• _YOUR ASSIGNMENT_: All of the records below must be output exactly, with no pictures carried over.

• _DATA PROVIDED_:
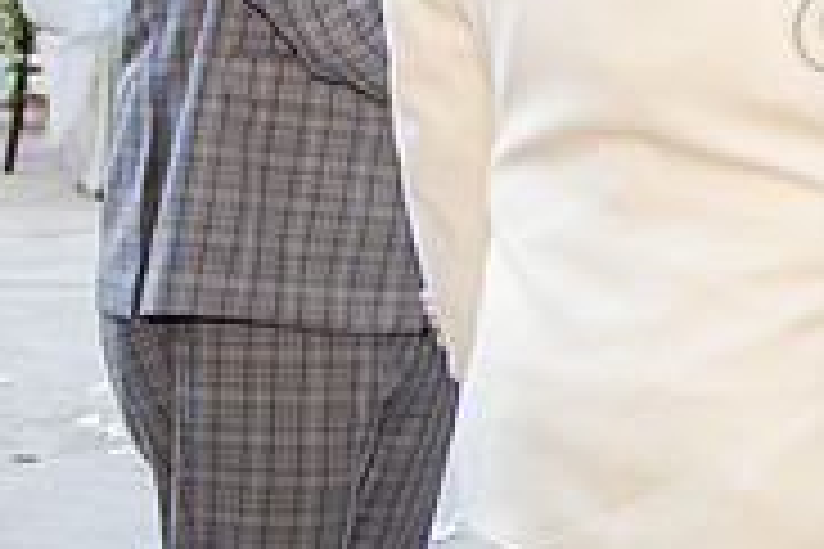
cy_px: -7
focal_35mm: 108
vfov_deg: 12.5
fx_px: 2472
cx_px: 1148
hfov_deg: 17.4
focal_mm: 34
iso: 500
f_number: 3.2
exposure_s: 1/160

• _WRITTEN ANSWER_:
cy_px: -7
focal_35mm: 108
vfov_deg: 12.5
fx_px: 2472
cx_px: 1148
hfov_deg: 17.4
focal_mm: 34
iso: 500
f_number: 3.2
exposure_s: 1/160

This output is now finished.